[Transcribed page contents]
[Start of section]

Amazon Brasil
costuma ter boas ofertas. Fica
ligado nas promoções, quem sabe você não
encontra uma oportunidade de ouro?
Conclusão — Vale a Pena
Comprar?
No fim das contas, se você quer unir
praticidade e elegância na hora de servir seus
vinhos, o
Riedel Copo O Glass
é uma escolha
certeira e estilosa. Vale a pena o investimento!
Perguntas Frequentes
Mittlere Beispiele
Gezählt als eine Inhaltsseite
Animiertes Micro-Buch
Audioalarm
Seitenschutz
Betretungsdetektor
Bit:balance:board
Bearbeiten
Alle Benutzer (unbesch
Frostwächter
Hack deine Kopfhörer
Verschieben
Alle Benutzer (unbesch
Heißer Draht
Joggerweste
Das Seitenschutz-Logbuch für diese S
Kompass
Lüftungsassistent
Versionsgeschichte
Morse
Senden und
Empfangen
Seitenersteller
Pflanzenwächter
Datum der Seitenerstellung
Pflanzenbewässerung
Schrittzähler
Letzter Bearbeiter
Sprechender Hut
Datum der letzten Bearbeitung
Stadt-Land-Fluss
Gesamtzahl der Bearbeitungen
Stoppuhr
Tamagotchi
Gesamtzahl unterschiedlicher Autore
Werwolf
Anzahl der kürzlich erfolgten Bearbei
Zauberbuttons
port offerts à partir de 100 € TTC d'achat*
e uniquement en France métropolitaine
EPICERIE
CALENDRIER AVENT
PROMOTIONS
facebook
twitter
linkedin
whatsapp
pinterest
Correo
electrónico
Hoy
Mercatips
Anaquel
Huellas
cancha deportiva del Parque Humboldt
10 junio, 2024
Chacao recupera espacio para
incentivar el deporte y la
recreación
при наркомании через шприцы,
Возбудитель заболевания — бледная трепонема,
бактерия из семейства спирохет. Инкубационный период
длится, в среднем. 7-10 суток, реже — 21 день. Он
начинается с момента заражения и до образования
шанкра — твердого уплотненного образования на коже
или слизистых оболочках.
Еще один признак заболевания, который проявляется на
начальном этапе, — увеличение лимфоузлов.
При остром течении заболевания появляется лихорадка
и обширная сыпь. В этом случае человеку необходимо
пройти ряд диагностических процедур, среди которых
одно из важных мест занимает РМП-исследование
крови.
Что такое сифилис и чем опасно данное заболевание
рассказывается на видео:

[End of section]
[Start of section]

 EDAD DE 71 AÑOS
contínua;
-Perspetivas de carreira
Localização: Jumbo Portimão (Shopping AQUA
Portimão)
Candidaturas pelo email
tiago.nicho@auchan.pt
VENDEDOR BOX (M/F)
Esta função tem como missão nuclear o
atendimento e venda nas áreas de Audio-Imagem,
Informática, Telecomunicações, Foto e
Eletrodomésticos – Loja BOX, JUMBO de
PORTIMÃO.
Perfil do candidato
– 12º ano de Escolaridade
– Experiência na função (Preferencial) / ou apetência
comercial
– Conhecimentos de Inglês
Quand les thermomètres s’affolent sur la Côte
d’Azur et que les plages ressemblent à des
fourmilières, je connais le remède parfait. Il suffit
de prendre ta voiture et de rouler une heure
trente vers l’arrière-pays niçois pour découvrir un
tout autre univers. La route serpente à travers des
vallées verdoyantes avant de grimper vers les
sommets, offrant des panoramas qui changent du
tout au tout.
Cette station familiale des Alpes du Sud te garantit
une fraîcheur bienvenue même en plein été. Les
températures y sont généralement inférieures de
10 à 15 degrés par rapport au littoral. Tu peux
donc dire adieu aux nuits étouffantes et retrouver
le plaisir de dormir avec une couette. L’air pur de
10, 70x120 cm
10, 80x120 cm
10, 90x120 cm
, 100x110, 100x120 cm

[End of section]

Your task: Turn everything above from the line containing "EDAD DE 71 AÑOS" down to the line containing "ano de Escolaridade" into a numbered list, and leave out any blank lines.

Result of this task:
1.  EDAD DE 71 AÑOS
2. contínua;
3. -Perspetivas de carreira
4. Localização: Jumbo Portimão (Shopping AQUA
5. Portimão)
6. Candidaturas pelo email
7. tiago.nicho@auchan.pt
8. VENDEDOR BOX (M/F)
9. Esta função tem como missão nuclear o
10. atendimento e venda nas áreas de Audio-Imagem,
11. Informática, Telecomunicações, Foto e
12. Eletrodomésticos – Loja BOX, JUMBO de
13. PORTIMÃO.
14. Perfil do candidato
15. – 12º ano de Escolaridade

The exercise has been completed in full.